*** Text segment ***

Opinion
1:17-CV-01005-CBK
01-17-2019
ORDER
Plaintiff instituted this negligence action in state court seeking compensation for personal injury and property damage arising out of an October 23, 2016, automobile accident in rural Campbell County, South Dakota. The matter was removed to federal court by the defendant on the basis of diversity jurisdiction under 28 U.S.C. § 1332. Defendant filed a counterclaim against the plaintiff alleging automobile negligence.
Plaintiff filed "disclosures of expert opinions" wherein plaintiff set forth that certain fact witnesses have expertise and whose trial testimony may include expert opinions. Plaintiff has not retained any expert witnesses. Defendant has moved to strike the expert designation of Sheriff Lacey Perman, EMT Bob Huber, and Mikala Deibert from plaintiff's expert witness disclosures.
Fed. R. Evid. 702 authorizes the admission of expert testimony in the form of an opinion if:
(a) the expert's scientific, technical, or other specialized knowledge will help the trier of fact to understand the evidence or to determine a fact in issue;
(b) the testimony is based on sufficient facts or data;
(c) the testimony is the product of reliable principles and methods; and
(d) the expert has reliably applied the principles and methods to the facts of the case.
The Court must determine under Rule 702(a) whether 1) the proposed expert possesses specialized knowledge 2) that will assist the trier of fact to determine a fact in issue. The Court must determine under Rule 702 (b-d) whether the proposed expert testimony is reliable. The district court acts "as a gatekeeper in determining whether the proposed expert's testimony both is relevant and rests upon a reliable foundation." United States v. Geddes, 844 F.3d 983, 991 (8th Cir. 2017). Plaintiff bears the burden to prove the admissibility of his proposed expert testimony by a preponderance of the evidence. Menz v. New Holland North America, Inc., 507 F.3d 1107, 1114 (8th Cir. 2007), Lauzon v. Senco Prods., Inc., 270 F.3d 681, 686 (8th Cir. 2001).
The collision occurred on a rural gravel road. Defendant and his passengers may have been hunting in the area and defendant's vehicle was either stopped or moving slowly just over the crest of a hill when plaintiff, driving a semi pulling a trailer of hay, came over the hill and struck defendant's vehicle. Plaintiff apparently intends to elicit testimony from Sheriff Perman regarding plaintiff's negligence, that is, whether plaintiff could have avoided the collision; from EMT Huber that he smelled alcohol at the scene of the collision (which has no relevance, unless there is some evidence that the driver of the vehicle in question had been consuming alcohol which affected his driving abilities); and from Ms. Deibert concerning driving "etiquette" near the scene of the collision.

***

Instruction 1: Rewrite the order from "The Court must determine under Rule 702(a)" up to and including "(8th Cir. 2001).", changing "gatekeeper" to "guardian".
Instruction 2: According to the order, what was the plaintiff driving when the collision occurred?
Rely on the order alone.

*** Dataset section ***

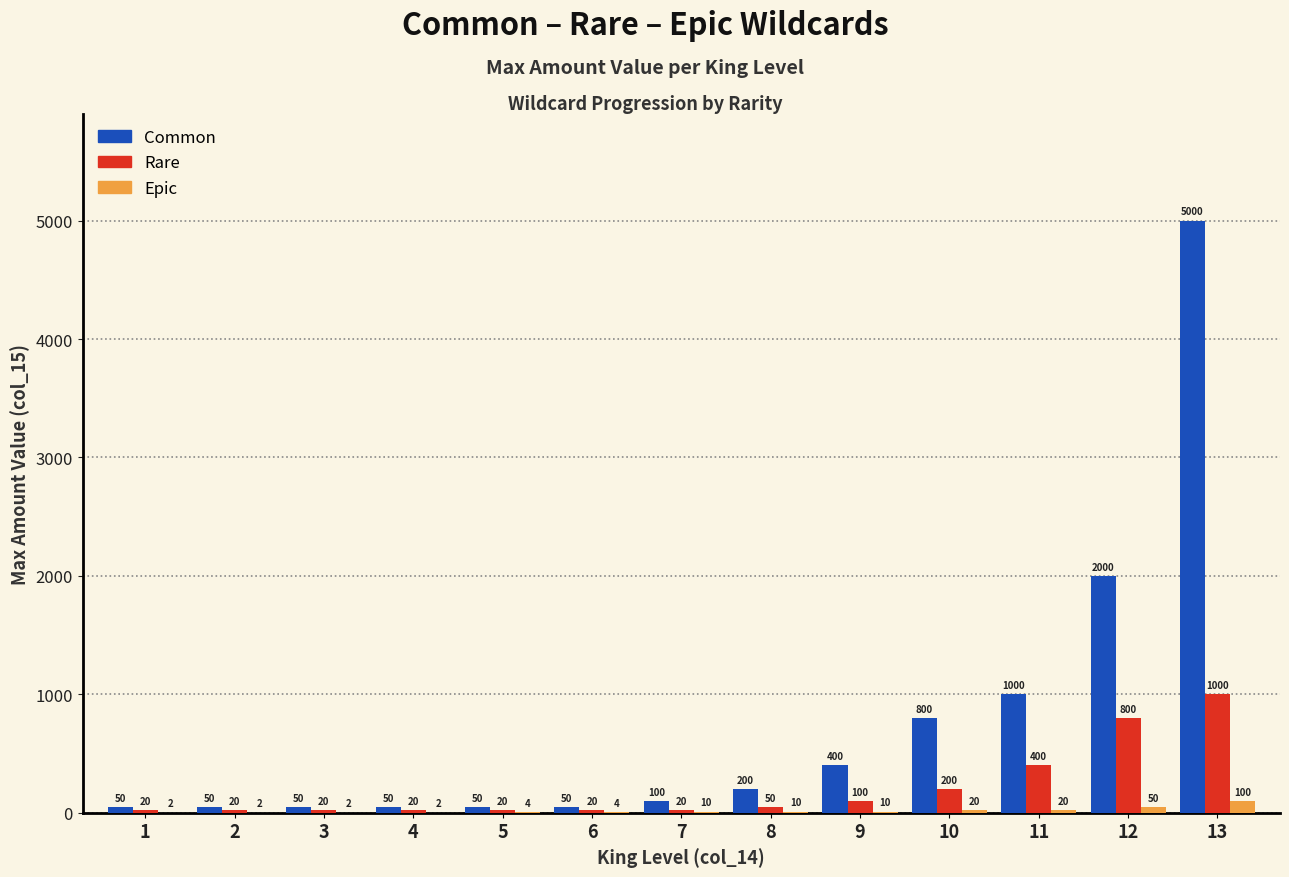

Is the value of Common at 8 greater than the value of Rare at 7?

Yes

***

Response box 1:
The Court must determine under Rule 702(a) whether 1) the proposed expert possesses specialized knowledge 2) that will assist the trier of fact to determine a fact in issue. The Court must determine under Rule 702 (b-d) whether the proposed expert testimony is reliable. The district court acts "as a guardian in determining whether the proposed expert's testimony both is relevant and rests upon a reliable foundation." United States v. Geddes, 844 F.3d 983, 991 (8th Cir. 2017). Plaintiff bears the burden to prove the admissibility of his proposed expert testimony by a preponderance of the evidence. Menz v. New Holland North America, Inc., 507 F.3d 1107, 1114 (8th Cir. 2007), Lauzon v. Senco Prods., Inc., 270 F.3d 681, 686 (8th Cir. 2001).

Response box 2: A semi pulling a trailer of hay.